▼▼▼

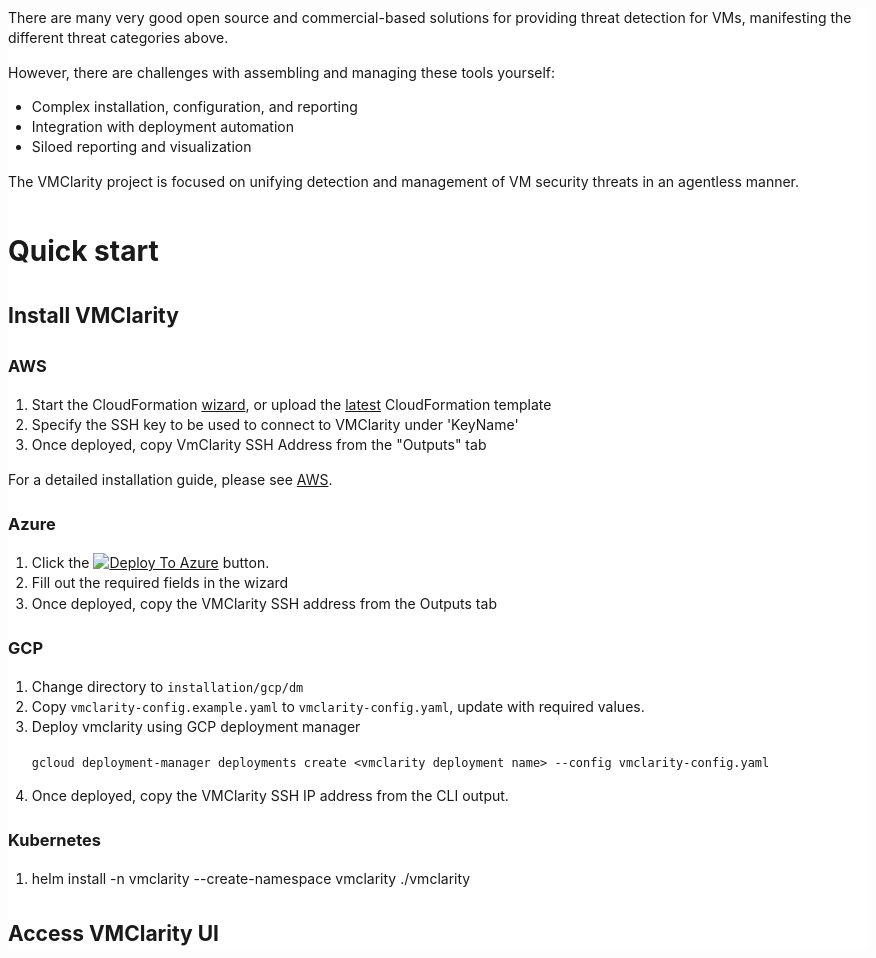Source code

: There are many very good open source and commercial-based solutions for
providing threat detection for VMs, manifesting the different threat categories above.

However, there are challenges with assembling and managing these tools yourself:
- Complex installation, configuration, and reporting
- Integration with deployment automation
- Siloed reporting and visualization

The VMClarity project is focused on unifying detection and management of VM security threats in an agentless manner.

# Quick start

## Install VMClarity

### AWS

1. Start the CloudFormation [wizard](https://console.aws.amazon.com/cloudformation/home#/stacks/create/review?stackName=VMClarity&templateURL=https://s3.eu-west-2.amazonaws.com/vmclarity-v0.4.0/VmClarity.cfn), or upload the [latest](https://github.com/openclarity/vmclarity/releases/latest) CloudFormation template 
2. Specify the SSH key to be used to connect to VMClarity under 'KeyName'
3. Once deployed, copy VmClarity SSH Address from the "Outputs" tab

For a detailed installation guide, please see [AWS](installation/aws/README.md).

### Azure

1. Click the [![Deploy To Azure](https://docs.microsoft.com/en-us/azure/templates/media/deploy-to-azure.svg)](https://portal.azure.com/#blade/Microsoft_Azure_CreateUIDef/CustomDeploymentBlade/uri/https%3A%2F%2Fraw.githubusercontent.com%2Fopenclarity%2Fvmclarity%2Fmain%2Finstallation%2Fazure%2Fvmclarity.json/uiFormDefinitionUri/https%3A%2F%2Fraw.githubusercontent.com%2Fopenclarity%2Fvmclarity%2Fmain%2Finstallation%2Fazure%2Fvmclarity-UI.json) button.
2. Fill out the required fields in the wizard
3. Once deployed, copy the VMClarity SSH address from the Outputs tab

### GCP

1. Change directory to `installation/gcp/dm`
2. Copy `vmclarity-config.example.yaml` to `vmclarity-config.yaml`, update with required values.
3. Deploy vmclarity using GCP deployment manager
   ```
   gcloud deployment-manager deployments create <vmclarity deployment name> --config vmclarity-config.yaml
   ```
4. Once deployed, copy the VMClarity SSH IP address from the CLI output.

### Kubernetes

1. helm install -n vmclarity --create-namespace vmclarity ./vmclarity

## Access VMClarity UI
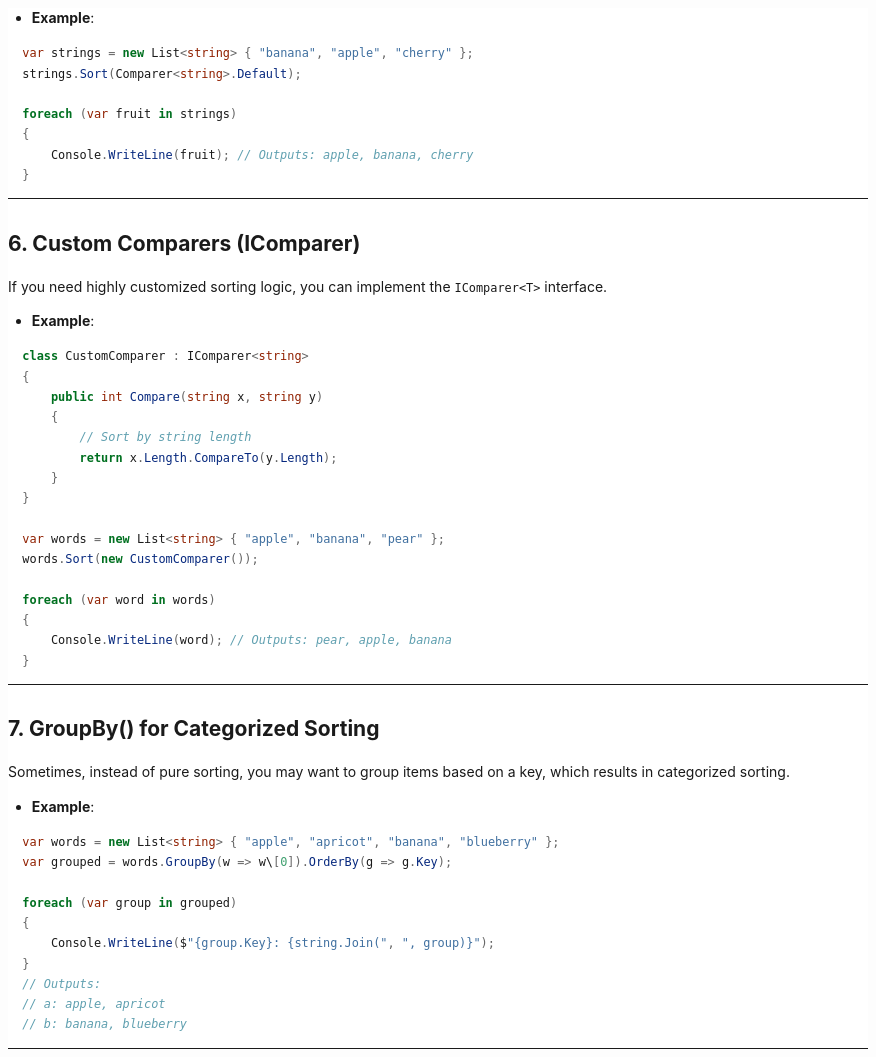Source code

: * **Example**:

```csharp
  var strings = new List<string> { "banana", "apple", "cherry" };
  strings.Sort(Comparer<string>.Default);

  foreach (var fruit in strings)
  {
      Console.WriteLine(fruit); // Outputs: apple, banana, cherry
  }
  ```

---

## 6\. **Custom Comparers (IComparer<T>)**

If you need highly customized sorting logic, you can implement the `IComparer<T>` interface.

* **Example**:

```csharp
  class CustomComparer : IComparer<string>
  {
      public int Compare(string x, string y)
      {
          // Sort by string length
          return x.Length.CompareTo(y.Length);
      }
  }

  var words = new List<string> { "apple", "banana", "pear" };
  words.Sort(new CustomComparer());

  foreach (var word in words)
  {
      Console.WriteLine(word); // Outputs: pear, apple, banana
  }
  ```

---

## 7\. **GroupBy() for Categorized Sorting**

Sometimes, instead of pure sorting, you may want to group items based on a key, which results in categorized sorting.

* **Example**:

```csharp
  var words = new List<string> { "apple", "apricot", "banana", "blueberry" };
  var grouped = words.GroupBy(w => w\[0]).OrderBy(g => g.Key);

  foreach (var group in grouped)
  {
      Console.WriteLine($"{group.Key}: {string.Join(", ", group)}");
  }
  // Outputs:
  // a: apple, apricot
  // b: banana, blueberry
  ```

---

▲▲▲

Restate word for word the lines running from the first line of the material to the line containing "providing threat detection", inclusive, and drop every picture.

Source code

: There are many very good open source and commercial-based solutions for
providing threat detection for VMs, manifesting the different threat categories above.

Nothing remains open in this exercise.